Description of the task » Set out exactly, line by line, the stretch of data below that begins at the line containing "movement is more" and ends at the line containing "phase of reperfusion after cardiac", with both ends kept.

(Items from a data source)
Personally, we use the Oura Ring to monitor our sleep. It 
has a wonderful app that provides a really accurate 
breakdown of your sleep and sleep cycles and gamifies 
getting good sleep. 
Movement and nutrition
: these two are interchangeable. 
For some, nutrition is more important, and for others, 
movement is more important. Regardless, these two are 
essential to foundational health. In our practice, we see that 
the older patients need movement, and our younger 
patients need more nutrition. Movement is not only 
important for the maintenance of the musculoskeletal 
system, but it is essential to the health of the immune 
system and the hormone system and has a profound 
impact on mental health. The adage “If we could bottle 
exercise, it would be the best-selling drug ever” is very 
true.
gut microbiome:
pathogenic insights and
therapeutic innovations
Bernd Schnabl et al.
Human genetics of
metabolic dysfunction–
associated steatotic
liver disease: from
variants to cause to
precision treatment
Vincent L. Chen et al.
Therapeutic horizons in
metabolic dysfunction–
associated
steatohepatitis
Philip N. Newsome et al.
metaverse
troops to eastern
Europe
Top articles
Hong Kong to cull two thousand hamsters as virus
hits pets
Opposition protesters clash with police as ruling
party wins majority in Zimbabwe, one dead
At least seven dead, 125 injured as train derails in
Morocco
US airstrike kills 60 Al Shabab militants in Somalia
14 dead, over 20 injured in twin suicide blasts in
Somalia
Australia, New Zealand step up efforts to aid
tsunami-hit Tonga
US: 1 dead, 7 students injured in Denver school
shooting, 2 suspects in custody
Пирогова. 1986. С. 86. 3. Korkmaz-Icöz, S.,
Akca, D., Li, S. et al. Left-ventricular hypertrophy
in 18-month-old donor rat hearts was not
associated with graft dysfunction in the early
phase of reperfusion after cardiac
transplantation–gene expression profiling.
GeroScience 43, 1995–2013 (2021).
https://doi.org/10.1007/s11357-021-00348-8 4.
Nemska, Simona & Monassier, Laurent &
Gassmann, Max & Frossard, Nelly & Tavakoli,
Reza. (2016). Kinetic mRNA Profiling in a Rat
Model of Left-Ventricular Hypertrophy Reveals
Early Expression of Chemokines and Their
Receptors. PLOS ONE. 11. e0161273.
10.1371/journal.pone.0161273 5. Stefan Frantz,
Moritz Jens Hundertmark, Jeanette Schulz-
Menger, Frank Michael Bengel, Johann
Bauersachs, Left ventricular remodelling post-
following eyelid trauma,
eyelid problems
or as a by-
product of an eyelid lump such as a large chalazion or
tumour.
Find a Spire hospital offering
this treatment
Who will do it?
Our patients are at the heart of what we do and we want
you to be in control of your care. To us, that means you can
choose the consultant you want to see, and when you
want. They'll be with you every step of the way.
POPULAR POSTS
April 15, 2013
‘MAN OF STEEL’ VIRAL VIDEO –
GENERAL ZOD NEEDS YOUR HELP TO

Task solution »
movement is more important. Regardless, these two are 
essential to foundational health. In our practice, we see that 
the older patients need movement, and our younger 
patients need more nutrition. Movement is not only 
important for the maintenance of the musculoskeletal 
system, but it is essential to the health of the immune 
system and the hormone system and has a profound 
impact on mental health. The adage “If we could bottle 
exercise, it would be the best-selling drug ever” is very 
true.
gut microbiome:
pathogenic insights and
therapeutic innovations
Bernd Schnabl et al.
Human genetics of
metabolic dysfunction–
associated steatotic
liver disease: from
variants to cause to
precision treatment
Vincent L. Chen et al.
Therapeutic horizons in
metabolic dysfunction–
associated
steatohepatitis
Philip N. Newsome et al.
metaverse
troops to eastern
Europe
Top articles
Hong Kong to cull two thousand hamsters as virus
hits pets
Opposition protesters clash with police as ruling
party wins majority in Zimbabwe, one dead
At least seven dead, 125 injured as train derails in
Morocco
US airstrike kills 60 Al Shabab militants in Somalia
14 dead, over 20 injured in twin suicide blasts in
Somalia
Australia, New Zealand step up efforts to aid
tsunami-hit Tonga
US: 1 dead, 7 students injured in Denver school
shooting, 2 suspects in custody
Пирогова. 1986. С. 86. 3. Korkmaz-Icöz, S.,
Akca, D., Li, S. et al. Left-ventricular hypertrophy
in 18-month-old donor rat hearts was not
associated with graft dysfunction in the early
phase of reperfusion after cardiac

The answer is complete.